Saturday, March 14, 2009

I think this week I finally experienced true culture shock for the first time. I had never really understood what culture shock is. When I asked some people here, they said it resembles immense frustration towards the host culture. But I never understand what separated mere frustration from "culture shock". I think this week I got my answer, and it involves the need to almost continuously cuss out Russia and all its citizens under my breath and around the clock with immense vigor. I don't know if this was just a bad week or if it just takes this long to get that fed up, but I was very angry several times recently. Not nearly enough to want to leave, but enough to want to severely beat every single person who taunted me for speaking English on the street with friends or laughed at my Russian. Maybe culture shock just means when you can't take it anymore and clumsily begin to hate countries at large for these trivial experiences. When you find yourself saying "Oh my God Russia, just go kill yourself", etc., it means something. Especially when, up until that point, you spent years of your life dedicated to Russia, its people and its language.

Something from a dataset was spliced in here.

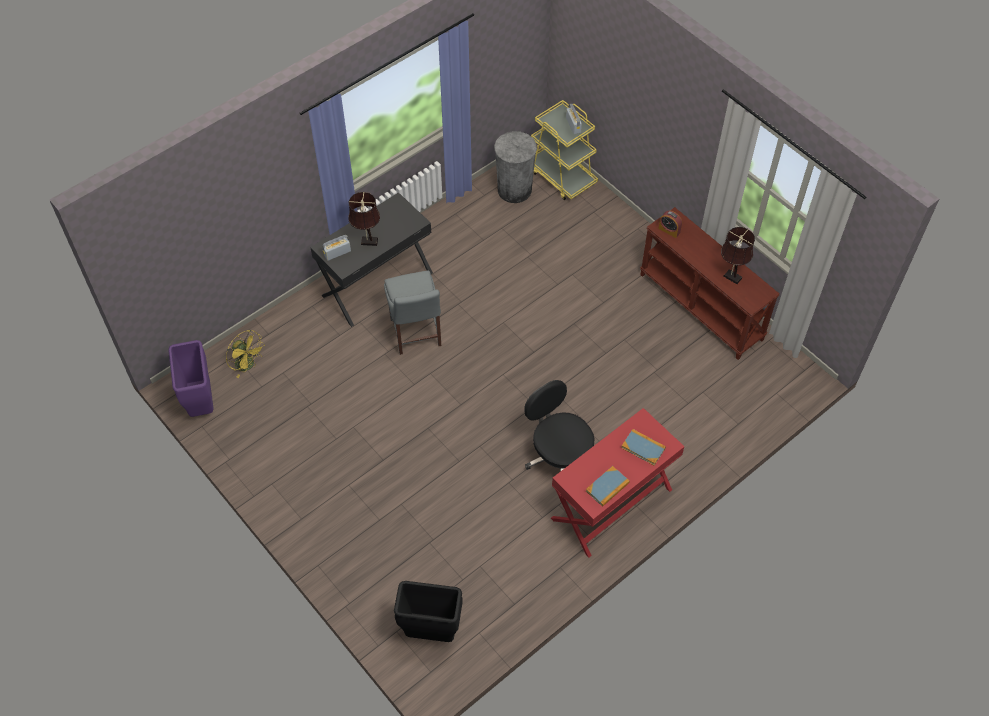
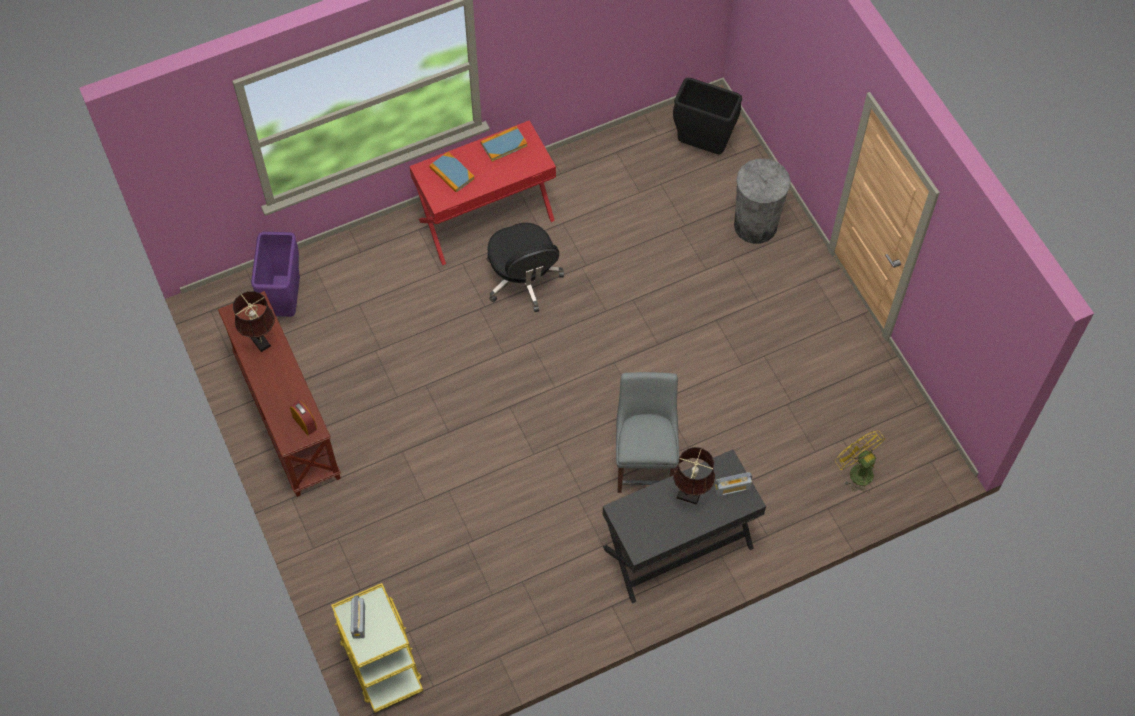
camera: 165 degrees left, 5 degrees up
(201, 404) = (917, 434): purple trash can -> purple trash can (286, 302)
(514, 190) = (454, 654): grey trash can -> grey trash can (755, 225)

And of course I still am in love with Russia, supposedly this feeling is normal and obviously temporary. Russia is a difficult enough country to live in but, when you can't really speak Russian, it's just that much harder. I took a large van home yesterday instead of the normal bus/trolleybus, which I've done many times before, but when I left the driver honked at me and started yelling. I had no idea why, I had paid as soon as I got on the van. But I couldn't make out what he was yelling at me, so I said I didn't understand him. And he, almost disgusted, just quietly told me to close the door and drove off. Really that's not a big deal, and usually I wouldn't care much, but after several such experiences all occuring within a short time period, it just can get to you. It's bad enough the driver was surly and accusatory, but the fact that I couldn't defend myself turns it into something else, and that feeling of helplessness, vulnerability and weakness is difficult for me to get used to. By far the most difficult part of studying this language, the times when I feel most frustrated, is not the lack of vocabulary or the complexity of the grammar, but just... that feeling when you don't understand another human being and you want to so badly.

Some weeks are better than others, but usually it goes day by day. No question I'm happy I've been here and I want to be here for a long time. There's no more worthwhile challenge, for me at least. Russia can ultimately be depressing as hell but it makes me happy.